Peggio ancora: non si incentiva l’innovazione di prodotti e servizi, e ancor meno quella dei modelli di business. Ne è prova il fatto che, negli altri Paesi, è cambiato profondamente il mix del Pil tra prodotti fisici e servizi ad alto valore, mentre in Italia è rimasto pressoché invariato da decenni. Ciò che invece è effettivamente cresciuto, anche grazie agli incentivi pubblici, sono in molti casi i margini delle imprese. Le aziende che hanno mantenuto livelli di fatturato stabili e hanno migliorato l’efficienza attraverso investimenti tecnologici finanziati dallo Stato hanno inevitabilmente aumentato i propri utili.

Questo non è di per sé negativo, ma diventa problematico quando tali guadagni non si traducono in maggiore produttività complessiva o in benefici diffusi per il sistema economico. Si osserva così un fenomeno apparentemente paradossale. Lo Stato immette risorse, spesso facendo debito, con l’obiettivo di aumentare la produttività. Tuttavia, questa produttività non cresce in modo significativo, mentre una parte rilevante delle risorse sembra riemergere sotto forma di risparmio privato. Si crea così un disallineamento tra risorse impiegate e risultati ottenuti che non può essere ignorato.

Un problema culturale

È qui che emerge il nodo centrale: abbiamo sostenuto ciò che esiste, invece di incentivare e costruire ciò che manca. Il problema non è solo economico, ma anche culturale. Un sistema che incentiva l’efficienza più dell’innovazione finisce per scoraggiare il rischio. Se è più conveniente attendere un sussidio per migliorare un processo esistente piuttosto che investire in un nuovo prodotto o in un nuovo modello di business, l’economia tende a cristallizzarsi.

Questo contribuisce a spiegare un altro fenomeno tipicamente italiano: la presenza di liquidità privata significativa a fronte di una bassa propensione all’investimento innovativo. Le imprese accumulano risorse, ma preferiscono non impiegarle in progetti a rischio. In un contesto del genere, il finanziamento pubblico rischia di diventare un sostituto dell’iniziativa privata, non un suo moltiplicatore.
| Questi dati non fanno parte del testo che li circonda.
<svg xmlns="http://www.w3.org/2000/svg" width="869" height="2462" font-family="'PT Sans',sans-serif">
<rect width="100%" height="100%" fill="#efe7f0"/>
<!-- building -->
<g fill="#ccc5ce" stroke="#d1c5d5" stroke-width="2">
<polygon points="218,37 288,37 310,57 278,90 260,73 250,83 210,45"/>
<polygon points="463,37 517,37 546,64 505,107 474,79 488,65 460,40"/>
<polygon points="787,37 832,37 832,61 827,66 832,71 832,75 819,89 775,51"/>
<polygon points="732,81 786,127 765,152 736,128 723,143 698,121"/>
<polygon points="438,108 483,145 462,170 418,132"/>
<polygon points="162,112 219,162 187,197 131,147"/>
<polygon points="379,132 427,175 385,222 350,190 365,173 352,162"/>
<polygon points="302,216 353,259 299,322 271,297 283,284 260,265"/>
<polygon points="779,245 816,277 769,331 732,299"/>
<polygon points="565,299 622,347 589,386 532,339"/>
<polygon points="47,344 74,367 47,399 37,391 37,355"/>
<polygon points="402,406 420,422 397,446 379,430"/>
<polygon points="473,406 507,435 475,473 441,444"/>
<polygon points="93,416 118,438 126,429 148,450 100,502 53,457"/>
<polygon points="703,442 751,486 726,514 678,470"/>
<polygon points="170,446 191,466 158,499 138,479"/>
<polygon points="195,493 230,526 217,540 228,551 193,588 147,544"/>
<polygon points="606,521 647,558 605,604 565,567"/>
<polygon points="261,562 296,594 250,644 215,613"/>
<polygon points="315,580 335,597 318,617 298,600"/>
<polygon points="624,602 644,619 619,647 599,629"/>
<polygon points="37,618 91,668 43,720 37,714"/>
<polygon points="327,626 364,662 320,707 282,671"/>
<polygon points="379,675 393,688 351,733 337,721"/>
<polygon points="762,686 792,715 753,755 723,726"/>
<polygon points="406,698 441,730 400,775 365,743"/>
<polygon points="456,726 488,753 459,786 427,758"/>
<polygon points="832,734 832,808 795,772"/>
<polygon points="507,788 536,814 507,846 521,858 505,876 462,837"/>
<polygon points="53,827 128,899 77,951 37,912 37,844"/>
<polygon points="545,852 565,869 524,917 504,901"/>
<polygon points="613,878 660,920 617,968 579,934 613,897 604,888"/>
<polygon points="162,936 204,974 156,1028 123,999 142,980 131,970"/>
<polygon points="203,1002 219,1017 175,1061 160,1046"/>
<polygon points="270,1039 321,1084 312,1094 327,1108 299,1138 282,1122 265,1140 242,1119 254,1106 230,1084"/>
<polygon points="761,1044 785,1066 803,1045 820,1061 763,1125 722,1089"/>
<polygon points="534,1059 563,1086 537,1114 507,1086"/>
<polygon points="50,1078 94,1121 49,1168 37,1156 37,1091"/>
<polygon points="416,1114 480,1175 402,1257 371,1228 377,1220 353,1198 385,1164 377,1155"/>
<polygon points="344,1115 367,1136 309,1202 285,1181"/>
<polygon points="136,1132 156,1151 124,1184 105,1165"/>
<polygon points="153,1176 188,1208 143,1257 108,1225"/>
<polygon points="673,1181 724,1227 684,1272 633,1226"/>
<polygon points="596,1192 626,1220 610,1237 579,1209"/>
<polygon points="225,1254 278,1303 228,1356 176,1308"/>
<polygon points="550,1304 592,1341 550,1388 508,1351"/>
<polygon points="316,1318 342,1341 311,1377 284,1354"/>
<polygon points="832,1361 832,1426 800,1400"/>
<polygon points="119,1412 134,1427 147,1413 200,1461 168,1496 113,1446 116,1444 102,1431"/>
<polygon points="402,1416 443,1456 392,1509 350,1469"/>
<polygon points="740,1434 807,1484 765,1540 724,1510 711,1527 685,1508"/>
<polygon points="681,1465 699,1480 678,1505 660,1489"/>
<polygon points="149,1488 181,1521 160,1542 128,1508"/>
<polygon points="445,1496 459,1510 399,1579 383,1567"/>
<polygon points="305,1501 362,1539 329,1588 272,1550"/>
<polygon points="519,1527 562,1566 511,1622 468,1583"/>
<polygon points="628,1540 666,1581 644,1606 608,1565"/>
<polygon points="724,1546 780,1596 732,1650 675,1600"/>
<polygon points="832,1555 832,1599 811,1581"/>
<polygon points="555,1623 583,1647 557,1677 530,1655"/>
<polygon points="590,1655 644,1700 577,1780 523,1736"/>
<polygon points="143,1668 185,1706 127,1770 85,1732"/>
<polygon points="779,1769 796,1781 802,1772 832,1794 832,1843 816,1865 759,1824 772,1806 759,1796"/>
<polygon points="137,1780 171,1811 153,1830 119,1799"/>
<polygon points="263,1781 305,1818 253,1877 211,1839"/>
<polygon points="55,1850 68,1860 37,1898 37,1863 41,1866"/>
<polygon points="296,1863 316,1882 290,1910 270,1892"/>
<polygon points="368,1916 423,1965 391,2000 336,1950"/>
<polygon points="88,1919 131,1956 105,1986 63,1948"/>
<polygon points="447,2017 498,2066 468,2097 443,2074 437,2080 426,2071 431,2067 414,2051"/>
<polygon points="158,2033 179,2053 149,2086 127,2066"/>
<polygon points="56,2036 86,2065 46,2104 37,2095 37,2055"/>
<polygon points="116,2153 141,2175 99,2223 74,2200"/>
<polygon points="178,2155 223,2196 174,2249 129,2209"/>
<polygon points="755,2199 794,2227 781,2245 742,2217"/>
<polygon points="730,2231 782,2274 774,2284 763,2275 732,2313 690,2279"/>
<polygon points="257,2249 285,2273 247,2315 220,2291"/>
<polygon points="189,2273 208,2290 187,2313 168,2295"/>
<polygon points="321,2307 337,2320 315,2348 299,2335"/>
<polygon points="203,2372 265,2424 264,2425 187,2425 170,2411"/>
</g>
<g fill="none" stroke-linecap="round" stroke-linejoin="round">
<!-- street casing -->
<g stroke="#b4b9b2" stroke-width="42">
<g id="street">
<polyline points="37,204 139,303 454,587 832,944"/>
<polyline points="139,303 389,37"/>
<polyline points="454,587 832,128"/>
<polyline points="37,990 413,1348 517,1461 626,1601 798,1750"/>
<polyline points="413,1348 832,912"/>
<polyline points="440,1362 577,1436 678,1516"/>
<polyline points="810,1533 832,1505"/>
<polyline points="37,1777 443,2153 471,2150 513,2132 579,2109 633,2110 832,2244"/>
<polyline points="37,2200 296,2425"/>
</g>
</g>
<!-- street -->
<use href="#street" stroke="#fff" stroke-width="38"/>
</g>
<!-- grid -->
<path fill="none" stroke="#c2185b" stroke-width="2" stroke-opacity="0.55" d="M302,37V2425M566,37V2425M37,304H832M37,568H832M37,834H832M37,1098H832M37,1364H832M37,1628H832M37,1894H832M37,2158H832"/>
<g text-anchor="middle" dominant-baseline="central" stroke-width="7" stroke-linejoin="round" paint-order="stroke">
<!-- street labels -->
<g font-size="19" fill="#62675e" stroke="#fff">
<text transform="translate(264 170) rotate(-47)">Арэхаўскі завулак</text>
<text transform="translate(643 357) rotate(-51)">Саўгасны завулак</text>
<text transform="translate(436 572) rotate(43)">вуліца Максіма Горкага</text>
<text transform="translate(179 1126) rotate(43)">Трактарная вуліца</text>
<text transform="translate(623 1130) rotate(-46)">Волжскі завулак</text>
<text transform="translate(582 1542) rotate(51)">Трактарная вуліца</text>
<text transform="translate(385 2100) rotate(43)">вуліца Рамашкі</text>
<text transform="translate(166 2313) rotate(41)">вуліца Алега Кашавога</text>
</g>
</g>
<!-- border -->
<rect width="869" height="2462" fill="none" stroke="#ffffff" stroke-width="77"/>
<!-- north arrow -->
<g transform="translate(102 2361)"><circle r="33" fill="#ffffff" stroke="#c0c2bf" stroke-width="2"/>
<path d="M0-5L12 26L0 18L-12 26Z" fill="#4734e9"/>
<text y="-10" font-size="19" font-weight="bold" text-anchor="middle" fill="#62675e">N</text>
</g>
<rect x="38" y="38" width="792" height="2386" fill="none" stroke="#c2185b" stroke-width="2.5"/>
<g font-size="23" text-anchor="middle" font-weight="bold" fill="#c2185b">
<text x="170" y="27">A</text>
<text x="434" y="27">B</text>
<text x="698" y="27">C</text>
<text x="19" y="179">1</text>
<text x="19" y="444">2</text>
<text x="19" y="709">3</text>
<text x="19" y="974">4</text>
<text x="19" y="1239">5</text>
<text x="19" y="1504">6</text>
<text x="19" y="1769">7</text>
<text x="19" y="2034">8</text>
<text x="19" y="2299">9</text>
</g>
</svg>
Il risultato finale è un circolo vizioso. Lo Stato immette risorse per aumentare la produttività. Le imprese le utilizzano per migliorare l’efficienza. I margini crescono, ma il valore aggiunto no. I salari restano fermi o diminuiscono. La domanda interna si indebolisce. La crescita ristagna. E il ciclo ricomincia.
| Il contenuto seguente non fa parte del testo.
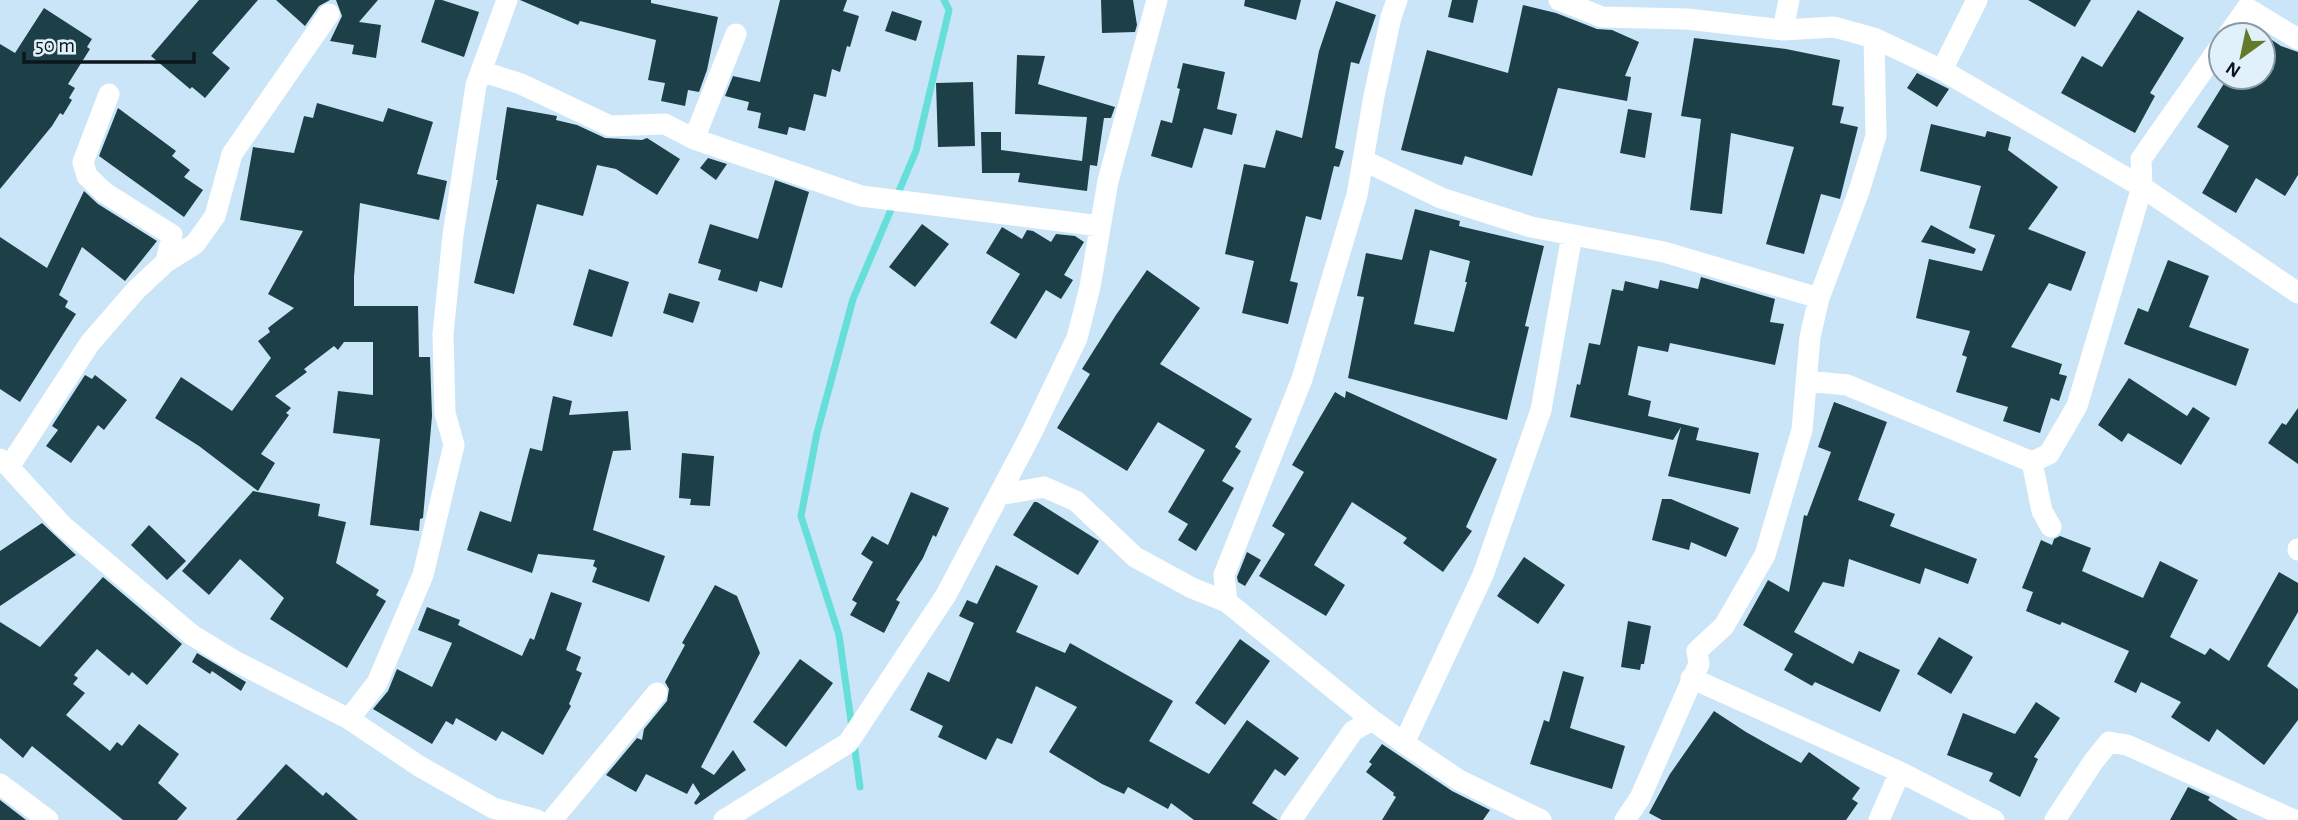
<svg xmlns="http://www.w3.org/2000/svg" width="2298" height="820" font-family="'Alegreya Sans',sans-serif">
<rect width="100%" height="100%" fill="#cae5f8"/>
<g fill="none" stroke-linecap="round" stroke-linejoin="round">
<path stroke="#66ded9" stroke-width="7" d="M852 728 839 635 801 516 817 433 853 299 916 151 949 10 944 0
M854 743 860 787"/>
</g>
<path fill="#1d4048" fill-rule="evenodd" d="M199 0H258L212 53 230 68 205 98 192 87 190 89 151 56Z
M276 0H330L319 6 305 26Z
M336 0H378L359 22 381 25 376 58 352 54 354 45 330 41 342 16Z
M435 0H442L479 12 464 57 421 42Z
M520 0H651V3L718 17 707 70 699 92 688 90 685 106 661 101 665 83 648 80 656 40 580 21 578 25Z
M780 0H847L843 11 859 16 850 47 847 46 840 72 832 69 826 97 814 94 805 131 789 127 787 135 758 128 761 113 747 110 749 102 725 96 733 76 760 82Z
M1101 0H1133L1137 25 1135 32 1102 33Z
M1245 0H1301L1296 20 1244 6Z
M1452 0H1478L1473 23 1448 17Z
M2028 0H2091L2075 27Z
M1336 1 1376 15 1359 64 1351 62 1335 148 1344 151 1339 167 1334 166 1321 220 1306 216 1290 281 1298 283 1288 324 1242 313 1254 261 1225 254 1244 164 1265 168 1276 130 1302 138 1319 51Z
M1523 5 1556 13 1597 29 1612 30 1639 42 1625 76 1631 77 1627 101 1558 88 1532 176 1465 156 1462 165 1401 150 1427 50 1508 73Z
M44 8 92 39 87 47 90 49 68 84 75 88 69 98 72 100 63 115 60 113 52 126 0 189V44L15 53Z
M2138 10 2184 38 2150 93 2155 96 2135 133 2061 93 2082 56 2102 67Z
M892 11 922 21 916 41 885 31Z
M2263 34 2281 46 2298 52V175L2285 196 2256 178 2236 213 2202 193 2229 146 2197 127 2228 77H2263Z
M1694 38 1786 49 1840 60 1832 105 1844 107 1840 123 1858 127 1840 199 1821 194 1804 254 1766 244 1794 147 1731 133 1722 214 1690 210 1701 119 1681 116Z
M1017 55 1045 56 1038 84 1115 107 1111 118H1104L1097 166 1090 165 1087 191 1018 182 1020 173H982L981 132H1001V150L1082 161 1087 117 1015 114Z
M1183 63 1225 72 1217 109 1237 114 1232 135 1204 128 1192 168 1151 156 1161 120 1172 123 1180 89 1177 88Z
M1917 73 1949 89 1937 107 1907 88Z
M973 82 975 146 938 147 936 83Z
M317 103 383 122 388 108 433 122 417 174 447 181 439 220 360 203 354 277V306H418L419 357H430L432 416 423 518 420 519 419 531 370 525 380 439 333 433 338 391 373 395V342H344L338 350 334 346 304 369 307 372 275 396 291 408 286 413 289 415 261 454 275 463 258 491 199 446 155 418 181 377 232 411 271 358 258 341 270 332 268 328 294 308 268 294 303 231 240 220 253 147 294 153 304 116 313 118Z
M507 107 557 116 556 120 577 125 605 138 642 140 647 138 680 159 657 195 616 169 597 165 583 216 537 204 514 294 474 283 498 180H496Z
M118 108 176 151 172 156 190 170 184 177 203 190 184 217 99 156Z
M1628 109 1652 113 1645 158 1620 153Z
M1931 124 1985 137 1987 131 2011 137 2008 150 2058 187 2028 229 2086 252 2071 291 2049 283 2011 347 2062 364 2059 374 2067 376 2059 401 2051 398 2040 433 2003 421 2008 407 1956 392 1967 357 1962 355 1970 331 1916 318 1929 259 1982 271 1995 235 1969 228 1981 186 1920 171Z
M708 158 727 164 716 180 700 168Z
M775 180 809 192 782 288 760 281 757 292 718 280 721 270 698 263 710 224 758 239Z
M84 191 98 204 157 241 125 281 82 247 59 295 68 301 65 307 76 314 20 402 0 389V237L47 268Z
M1415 209 1460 221 1459 226 1544 246 1525 326 1529 327 1507 420 1348 378 1364 297 1357 296 1366 253 1402 260ZM1430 250 1470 261 1465 282H1467L1454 332 1414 324Z
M922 224 949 244 915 287 889 267Z
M1931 225 1976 249 1974 254 1921 242Z
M1002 227 1022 239 1027 230 1033 231 1051 242 1056 234 1075 236 1084 242 1064 275 1073 280 1061 299 1046 290 1016 339 990 323 1020 274 986 253Z
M2168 260 2209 276 2189 327 2249 349 2236 386 2124 344 2138 308 2148 312Z
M589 269 629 282 612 337 573 325Z
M1147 270 1200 308 1160 364 1252 419 1235 447 1241 451 1222 481 1234 488 1196 551 1178 540 1188 524 1168 512 1205 450 1158 422 1127 471 1057 428 1090 374 1082 369 1116 315Z
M1701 277 1775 299 1770 322 1784 324 1775 365 1670 343 1668 352 1638 346 1628 395 1651 401 1648 416 1699 428 1696 440 1759 453 1750 494 1668 476 1681 427 1673 440 1570 417 1577 384 1580 385 1589 343 1600 345 1612 289 1623 291 1625 281 1658 289 1660 280 1698 289Z
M669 293 700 302 693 323 663 313Z
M85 375 92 379 95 375 127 400 104 430 98 425 71 463 46 446 58 430 52 426Z
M2129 378 2187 416 2193 407 2210 418 2181 465 2128 433 2122 442 2098 425Z
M1346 391 1497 459 1466 527 1472 531 1443 572 1403 543 1407 538 1352 502 1314 565 1345 585 1326 616 1259 576 1285 534 1272 526 1304 472 1292 465 1335 392 1345 398Z
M553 396 572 401 569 415 628 411 631 450 613 451 593 530 665 556 649 602 592 582 597 568 593 566 595 560 538 554 532 573 467 550 480 511 511 522 530 448 542 451Z
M1834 402 1887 422 1858 500 1895 514 1890 526 1977 559 1968 584 1925 568 1920 584 1849 559 1844 587 1823 582 1794 632 1853 664 1859 651 1900 670 1880 712 1815 682 1812 686 1784 670 1793 654 1743 625 1768 580 1789 592 1804 515 1807 516 1831 452 1818 447Z
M2298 408V464L2268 443 2282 423 2286 425Z
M682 453 714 456 710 506 690 505 691 499 679 498Z
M253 491 320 504 318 516 346 522 336 563 379 590 376 595 386 601 347 668 270 619 284 598 240 559 209 595 182 571Z
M911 492 949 508 936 537 933 535 923 558 896 600 900 602 884 633 850 615 857 603 852 600 873 562 861 554 872 536 888 545Z
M1662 499H1671L1739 528 1726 557 1691 542 1689 550 1652 540Z
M1034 502H1037L1099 541 1078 575 1013 535Z
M42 523 76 555 0 606V551Z
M149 525 186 561 167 580 131 545Z
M2060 536 2091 548 2082 571 2143 598 2160 561 2198 580 2170 637 2205 655 2210 648 2229 661 2279 572 2298 583V612L2267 666 2298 689V720L2264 765 2217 729 2209 742 2171 717 2181 702 2141 682 2136 693 2114 682 2129 651 2062 622 2060 625 2026 611 2033 592 2022 588 2041 540 2052 545 2054 539Z
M1247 552 1261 560 1245 586 1238 582 1237 577Z
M1524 557 1565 585 1538 624 1497 596Z
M996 565 1038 586 1016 632 1065 653 1070 643 1173 701 1149 741 1209 774 1247 720 1299 758 1285 776 1275 769 1252 803 1278 820H1194L1171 803 1168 809 1128 787 1124 794 1102 784 1049 752 1077 707 1036 686 1012 744 997 738 986 760 938 737 943 726 910 710 928 672 949 682 974 623 959 616 967 600 977 604Z
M103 577 182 644 147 685 132 672 129 676 97 649 74 675 78 678 73 684 85 693 66 715 110 751 117 742 122 746 139 724 179 754 158 783 187 808 177 820H123L32 746 23 758 0 738V622L40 647Z
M715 585 737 596 760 653 701 767 714 775 733 750 746 770 696 805 694 803 700 794 693 783 687 794 646 774 636 792 606 775 637 738 642 740 644 729 667 701 669 689 665 682 685 645 682 643Z
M551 592 582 603 566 650 581 657 576 670 582 673 569 704 571 706 543 755 502 731 496 741 456 718 453 725 446 721 432 744 373 709 388 691 397 669 432 687 452 643 418 630 427 607 460 620 458 625 522 656 530 638 534 640Z
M1628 621 1651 626 1644 664H1641L1640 670 1621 667Z
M1939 637 1973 657 1951 694 1917 674Z
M1240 639 1270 661 1225 725 1195 703Z
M197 653 246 682 241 691 212 671 210 674 192 662Z
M800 659 833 683 786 747 753 722Z
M1563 671 1584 677 1570 728 1625 746 1612 789 1530 764 1544 720 1549 722Z
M2036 702 2060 718 2034 757 2038 759 2020 797 1989 781 1993 773 1947 755 1963 713 2015 734Z
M1714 711 1746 732 1801 763 1809 752 1860 788 1852 799 1858 803 1846 820H1662L1649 813 1670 774Z
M1382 744 1452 791 1490 810 1483 820H1382L1396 797 1393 795 1394 793 1366 772 1372 764 1369 762Z
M286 764 323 796 326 792 358 820H236Z
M2188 787 2210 797 2208 800 2238 820H2170Z
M0 800 26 820H0Z"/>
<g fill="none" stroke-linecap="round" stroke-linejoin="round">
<path stroke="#fff" stroke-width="21" d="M1559 0 1602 17 1687 19 1783 30 1834 27 1874 38 1942 70 2142 187 2298 293
M1783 30 1789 0
M2228 35 2247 8 2298 39
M1942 70 1977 0
M481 71 521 84 610 126 665 124 694 139 861 196 1100 226
M109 94 83 162 87 176 105 193 172 235 166 262
M694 139 736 34
M1363 160 1441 198 1531 227 1664 252 1819 298
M1806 381 1847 385 2032 462
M0 459 9 467 63 526 192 635 233 660 349 719 419 766 493 808 537 820
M9 467 90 343 136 290 166 262 195 244 215 216 232 154 329 14
M999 495 1044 487 1076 501 1135 557 1192 588 1227 602 1372 720 1404 743 1459 780 1541 820
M2051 527 2042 511 2032 462 2049 454 2077 406 2142 187 2141 159 2221 45
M2298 549V550
M1227 602 1224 575 1302 379 1357 195 1374 96 1391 17 1397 0
M1691 678 1900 772 1879 820
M349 719 377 683 423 575 454 445 445 413 443 334 453 235 476 85 507 0
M1404 743 1483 575 1541 410 1572 235
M1900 772 1994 820
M0 784 48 820
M552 820 657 693
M724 820 848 743 946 595 1031 434 1077 338 1090 287 1108 181 1157 0
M1291 820 1353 731 1372 720
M1625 820 1640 798 1699 664 1697 651 1724 626 1765 555 1802 430 1810 337 1819 298 1859 191 1876 136 1874 38
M2055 820 2093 762 2109 742 2127 745 2294 820"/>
</g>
<g transform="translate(2242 56) rotate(213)"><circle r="33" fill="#e0f1fc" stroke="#8b99a2" stroke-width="2"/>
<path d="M0-5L12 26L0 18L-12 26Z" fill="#647a2b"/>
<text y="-10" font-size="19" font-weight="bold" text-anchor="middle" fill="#0c161c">N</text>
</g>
<path d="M24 52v10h170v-10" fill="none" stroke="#0c161c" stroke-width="3.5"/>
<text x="35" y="52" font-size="21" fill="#0c161c" stroke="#e0f1fc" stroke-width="5" paint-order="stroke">50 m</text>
</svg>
In questo scenario, la proletarizzazione del lavoro italiano non è un effetto collaterale, ma la conseguenza logica di un modello di sviluppo. Da un lato, cresce il peso dei lavori a basso salario; dall’altro, anche i lavori qualificati perdono valore relativo perché inseriti in un sistema che non genera abbastanza ricchezza. Invertire questa tendenza richiede un cambio di paradigma radicale. Non basta aumentare l’occupazione, né migliorare l’efficienza. Occorre spostare l’asse della crescita dal costo al valore. Questo significa ripensare anche il ruolo delle politiche pubbliche. Gli incentivi dovrebbero essere indirizzati esclusivamente verso attività che aumentano il valore aggiunto: nuovi prodotti, servizi innovativi, modelli di business scalabili (le eccellenze italiane in genere non sono facilmente scalabili, in quanto di nicchia). Dovrebbero essere legati a risultati concreti, come l’aumento del fatturato o dell’export, e non semplicemente all’investimento effettuato.

Significa anche adottare un approccio selettivo, concentrando le risorse nei settori a maggiore potenziale, come già fanno Germania, Francia e Spagna. E soprattutto, significa accettare che senza un aumento del valore prodotto, ogni incentivo rischia di trasformarsi in debito mascherato. Il punto, in ultima analisi, è semplice quanto decisivo. Un Paese può crescere aumentando il numero di lavoratori o aumentando il valore del lavoro. L’Italia, negli ultimi anni, ha scelto (o subito) la prima strada. Ma senza la seconda, la prima non basta. E così, mentre il lavoro aumenta, il suo valore diminuisce. È questa la vera questione economica italiana. Ed è da qui che bisogna ripartire.